(Consigne 1) Recopiez tel quel le début des lignes de coordonnées, de la toute première jusqu'à celle qui contient "right shoulder: (375, 390, -1)", ces deux lignes comprises. Ne reprenez pas les images.

(Extrait du document)

####

Sculptures megalithiques du parc archéologique de San Augustin © Ilyshev Dmitry - Shutterstock.com.jpg
Convento de San Pedro Claver à Carthagène © Oscar Espinosa - Shutterstock.Com.jpg
Casa Terracota à Villa de Leyva © OSTILL is Franck Camhi - Shutterstock.ocm.jpg

Splendeurs des origines

Les parcs archéologiques de San Agustin et Tierradentro sont tous deux classés au Patrimoine Mondial de l’Unesco. Le premier est le plus grand ensemble de monuments religieux et de sculptures mégalithiques d’Amérique du Sud… près de 600 au total ! Son organisation est étonnante : de vastes tumuli funéraires pouvant aller jusqu’à 30 m de diamètre  y sont reliés par un réseau de terrasses, sentiers et chaussées en terre. Ces monticules abritent des tombes à couloirs supportées par des colonnes et abritant des sarcophages en pierre. Mais la richesse la plus étonnante du site réside dans sa statuaire. Abstraits ou figuratifs, mythiques ou réalistes, ces géants de pierre ont été taillés dans la roche volcanique et jouent le rôle de protecteurs.

####

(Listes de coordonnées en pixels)
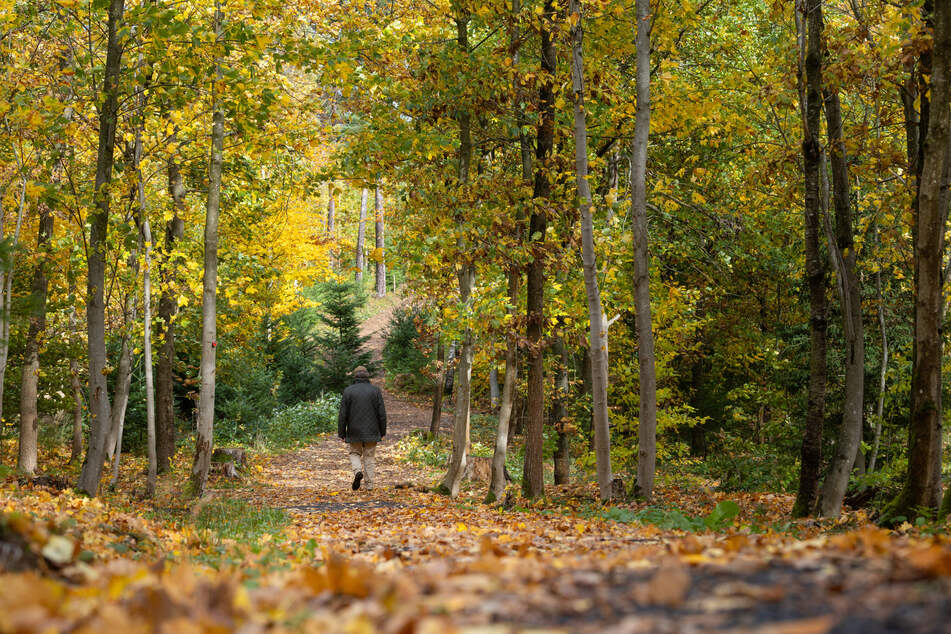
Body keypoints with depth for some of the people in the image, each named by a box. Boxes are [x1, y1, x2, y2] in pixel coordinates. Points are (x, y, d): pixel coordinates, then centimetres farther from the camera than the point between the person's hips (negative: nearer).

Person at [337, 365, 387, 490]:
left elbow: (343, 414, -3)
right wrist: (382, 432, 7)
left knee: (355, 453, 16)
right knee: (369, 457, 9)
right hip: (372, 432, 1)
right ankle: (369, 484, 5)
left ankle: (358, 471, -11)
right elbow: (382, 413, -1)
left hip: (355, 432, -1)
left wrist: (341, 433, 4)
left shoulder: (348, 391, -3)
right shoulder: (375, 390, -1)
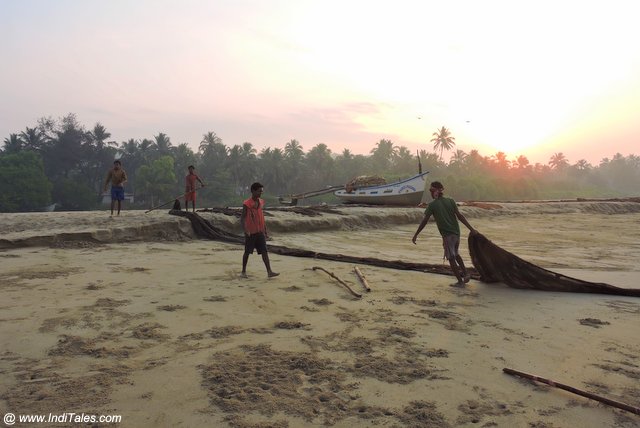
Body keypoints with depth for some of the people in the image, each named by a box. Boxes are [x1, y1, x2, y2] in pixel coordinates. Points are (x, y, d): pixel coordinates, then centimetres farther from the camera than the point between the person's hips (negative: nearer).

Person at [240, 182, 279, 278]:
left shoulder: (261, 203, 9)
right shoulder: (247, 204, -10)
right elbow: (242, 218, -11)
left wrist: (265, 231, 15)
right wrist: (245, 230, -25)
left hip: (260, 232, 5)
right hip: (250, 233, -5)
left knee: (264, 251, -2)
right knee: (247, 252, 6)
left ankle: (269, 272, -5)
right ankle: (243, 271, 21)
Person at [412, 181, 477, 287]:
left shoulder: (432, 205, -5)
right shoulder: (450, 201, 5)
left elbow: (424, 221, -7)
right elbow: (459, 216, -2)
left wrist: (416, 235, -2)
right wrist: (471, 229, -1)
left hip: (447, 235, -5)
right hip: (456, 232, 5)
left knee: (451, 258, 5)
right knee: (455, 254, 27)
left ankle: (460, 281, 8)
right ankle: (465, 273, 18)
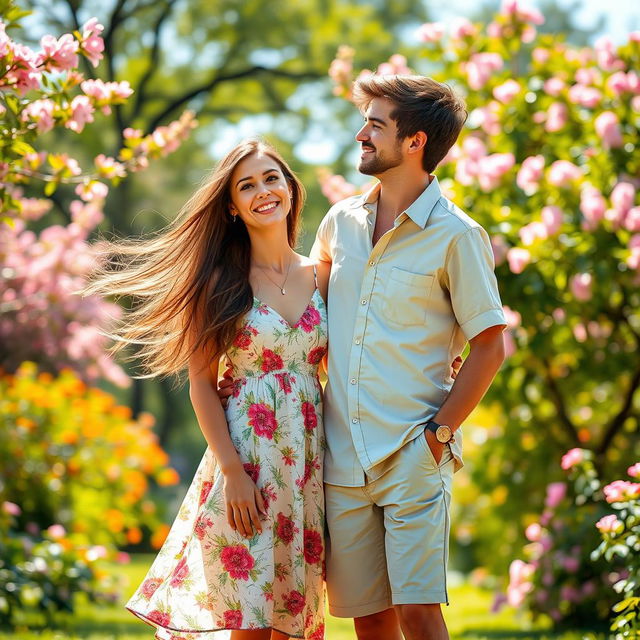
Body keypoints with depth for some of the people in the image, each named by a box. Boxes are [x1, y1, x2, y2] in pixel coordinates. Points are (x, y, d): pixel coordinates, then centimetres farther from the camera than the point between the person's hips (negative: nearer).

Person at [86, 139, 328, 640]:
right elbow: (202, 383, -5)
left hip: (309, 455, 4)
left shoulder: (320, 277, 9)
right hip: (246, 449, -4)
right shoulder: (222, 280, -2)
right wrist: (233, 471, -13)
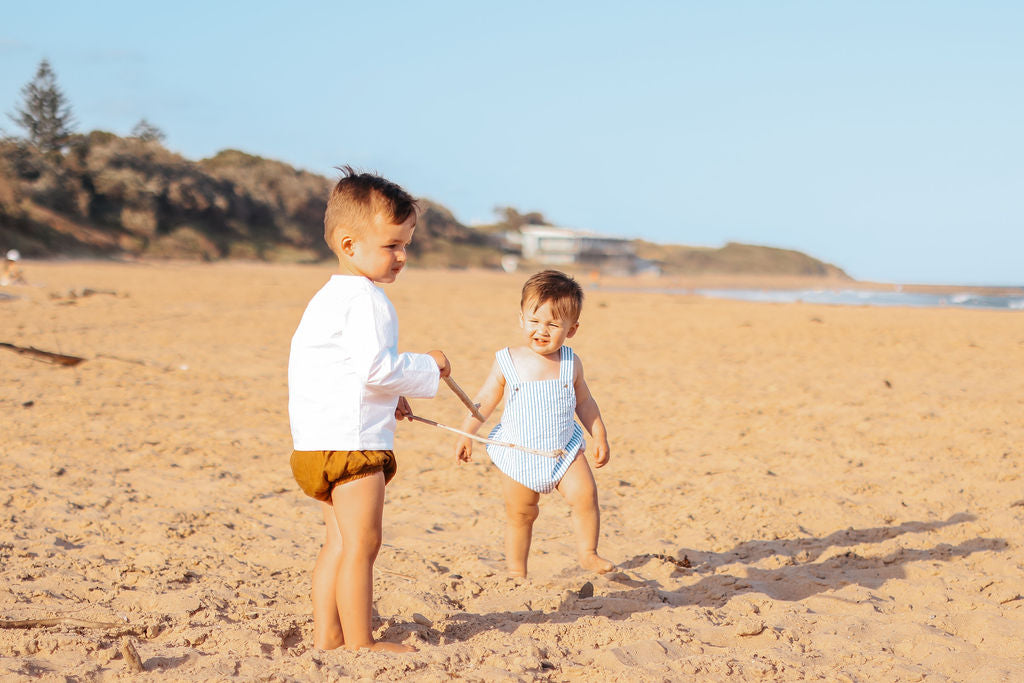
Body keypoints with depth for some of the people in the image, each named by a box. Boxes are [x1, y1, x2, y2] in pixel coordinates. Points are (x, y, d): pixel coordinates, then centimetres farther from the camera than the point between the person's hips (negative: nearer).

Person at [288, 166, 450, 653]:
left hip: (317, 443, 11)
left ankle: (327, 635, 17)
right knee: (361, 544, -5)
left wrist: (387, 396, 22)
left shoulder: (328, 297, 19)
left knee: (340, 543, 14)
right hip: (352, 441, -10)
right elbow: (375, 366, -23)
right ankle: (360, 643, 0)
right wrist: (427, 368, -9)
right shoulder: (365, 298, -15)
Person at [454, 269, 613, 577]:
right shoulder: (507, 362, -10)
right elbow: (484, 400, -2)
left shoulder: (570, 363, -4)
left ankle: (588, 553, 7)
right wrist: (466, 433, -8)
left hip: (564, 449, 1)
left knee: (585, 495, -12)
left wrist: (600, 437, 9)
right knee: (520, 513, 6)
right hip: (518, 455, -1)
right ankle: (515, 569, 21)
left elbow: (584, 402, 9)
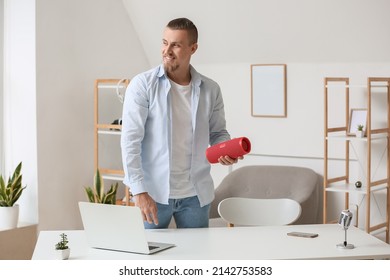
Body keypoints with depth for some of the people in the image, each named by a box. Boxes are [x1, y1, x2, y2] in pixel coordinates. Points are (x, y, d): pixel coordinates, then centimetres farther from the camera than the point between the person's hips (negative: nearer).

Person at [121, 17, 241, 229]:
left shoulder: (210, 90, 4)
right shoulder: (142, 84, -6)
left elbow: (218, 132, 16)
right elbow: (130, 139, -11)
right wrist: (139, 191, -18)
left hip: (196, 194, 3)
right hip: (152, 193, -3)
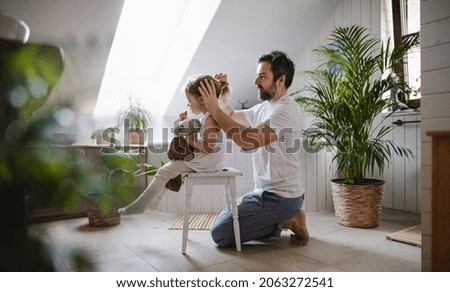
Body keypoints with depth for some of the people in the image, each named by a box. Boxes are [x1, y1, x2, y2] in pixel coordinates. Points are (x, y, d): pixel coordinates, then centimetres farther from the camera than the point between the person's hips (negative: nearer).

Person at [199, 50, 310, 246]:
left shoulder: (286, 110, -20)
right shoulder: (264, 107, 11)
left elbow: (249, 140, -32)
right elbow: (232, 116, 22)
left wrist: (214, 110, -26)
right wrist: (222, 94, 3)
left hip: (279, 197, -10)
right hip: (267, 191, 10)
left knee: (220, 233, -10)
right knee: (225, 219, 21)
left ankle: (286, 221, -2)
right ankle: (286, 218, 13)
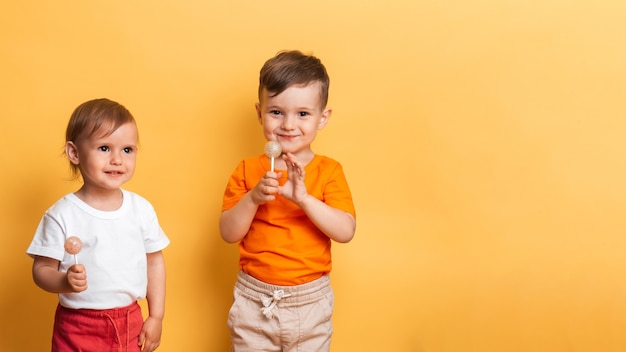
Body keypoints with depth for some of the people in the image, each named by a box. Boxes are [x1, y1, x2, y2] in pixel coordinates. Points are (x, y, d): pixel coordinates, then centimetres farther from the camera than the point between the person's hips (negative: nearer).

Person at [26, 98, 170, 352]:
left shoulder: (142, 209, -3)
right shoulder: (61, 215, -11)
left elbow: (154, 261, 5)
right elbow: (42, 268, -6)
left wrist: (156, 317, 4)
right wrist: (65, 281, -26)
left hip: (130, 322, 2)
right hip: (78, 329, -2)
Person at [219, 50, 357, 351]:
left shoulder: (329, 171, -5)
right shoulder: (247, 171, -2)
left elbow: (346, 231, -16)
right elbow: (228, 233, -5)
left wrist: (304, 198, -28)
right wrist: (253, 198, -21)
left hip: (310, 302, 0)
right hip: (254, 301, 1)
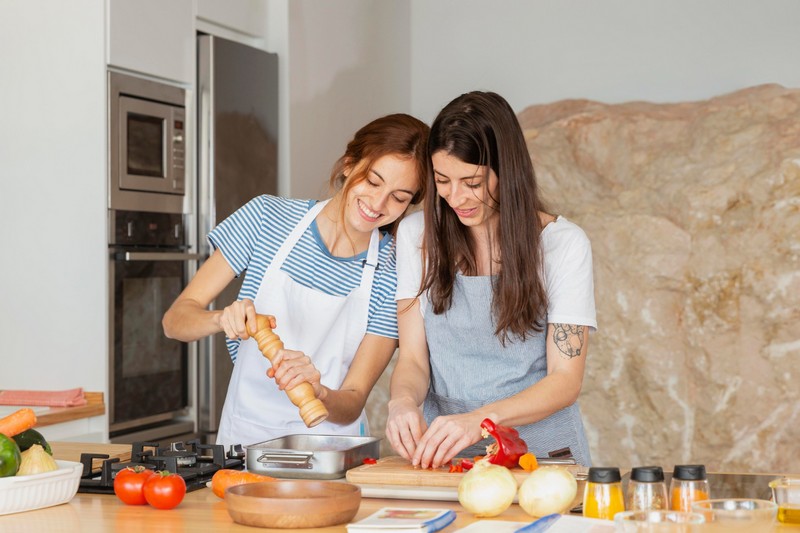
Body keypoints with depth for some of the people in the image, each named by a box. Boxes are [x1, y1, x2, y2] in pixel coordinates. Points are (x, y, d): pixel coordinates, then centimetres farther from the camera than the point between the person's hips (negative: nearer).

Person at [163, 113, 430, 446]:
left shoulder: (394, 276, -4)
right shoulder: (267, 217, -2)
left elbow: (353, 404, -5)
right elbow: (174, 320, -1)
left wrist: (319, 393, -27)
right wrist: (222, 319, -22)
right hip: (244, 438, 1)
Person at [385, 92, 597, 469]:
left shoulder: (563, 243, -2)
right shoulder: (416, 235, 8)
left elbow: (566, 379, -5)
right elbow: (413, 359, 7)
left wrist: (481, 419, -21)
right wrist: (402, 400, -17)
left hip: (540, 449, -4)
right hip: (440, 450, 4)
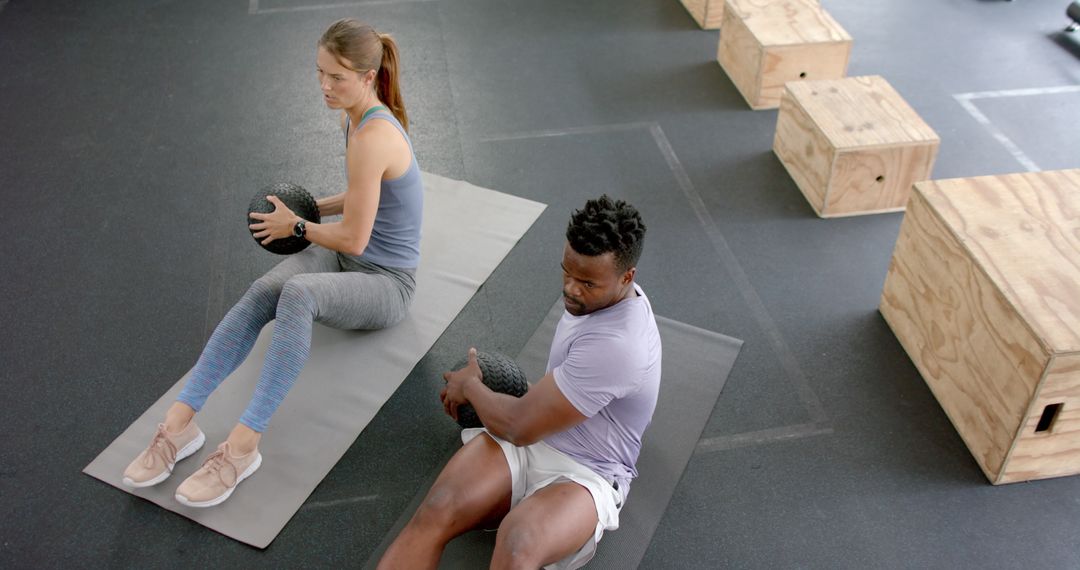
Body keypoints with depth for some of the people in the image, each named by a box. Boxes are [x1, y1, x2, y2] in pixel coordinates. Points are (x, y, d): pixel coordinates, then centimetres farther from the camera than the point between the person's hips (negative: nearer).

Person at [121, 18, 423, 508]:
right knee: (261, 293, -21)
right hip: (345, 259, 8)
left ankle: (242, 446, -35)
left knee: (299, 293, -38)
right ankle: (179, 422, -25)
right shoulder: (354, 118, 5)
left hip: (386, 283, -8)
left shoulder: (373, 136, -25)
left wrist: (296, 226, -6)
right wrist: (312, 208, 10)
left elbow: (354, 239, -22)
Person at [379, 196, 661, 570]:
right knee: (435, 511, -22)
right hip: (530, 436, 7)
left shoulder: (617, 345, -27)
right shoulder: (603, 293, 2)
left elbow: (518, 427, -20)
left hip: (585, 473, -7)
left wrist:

####

(Consigne 2) Poursuivez le texte sur les parcs archéologiques de San Agustin et Tierradentro à partir de sa dernière phrase.

(Réponse 1)
Body keypoints with depth for some of the people in the image, each named by a box. Boxes are [x1, y1, x2, y2] in pixel coordinates. Points are (x, y, d): pixel coordinates, then centimetres farther from the camera than the point between the person's hips (negative: nearer).

Person at [337, 365, 387, 490]:
left elbow: (343, 414, -3)
right wrist: (382, 432, 7)
left knee: (355, 453, 16)
right knee: (369, 457, 9)
right hip: (372, 432, 1)
right ankle: (369, 484, 5)
left ankle: (358, 471, -11)
right elbow: (382, 413, -1)
left hip: (355, 432, -1)
left wrist: (341, 433, 4)
left shoulder: (348, 391, -3)
right shoulder: (375, 390, -1)

(Réponse 2)
Le parc de Tierradentro, lui, abrite la plus grande concentration d’hypogées précolombiens. Ces vastes tombes souterraines sculptées dans le tuf, dont la profondeur pouvait aller jusqu’à 9 m, étaient pensées comme de véritables maisons. Une volée de marches permettait d’accéder à un salon puis à la chambre funéraire. Les plus grandes d’entre elles, au diamètre atteignant parfois 12 m, possédaient une structure en coupole soutenue par des colonnes centrales. Niches et pilastres ornaient les murs, eux-mêmes couverts de peintures géométriques, anthropomorphiques ou zoomorphiques rouges et noires sur fond blanc. D’imposantes statues, sculptées dans la roche volcanique, protégeaient les tombes et sites cérémoniaux. Les chercheurs ont pu déterminer que les populations de l’époque avaient établi leurs sites d’habitation sur des terrasses artificielles obtenues grâce à la technique de la terre compressée. Les habitations, à la structure en bois, aux murs en torchis et aux toits de chaume, étaient alors réparties selon un plan ovale.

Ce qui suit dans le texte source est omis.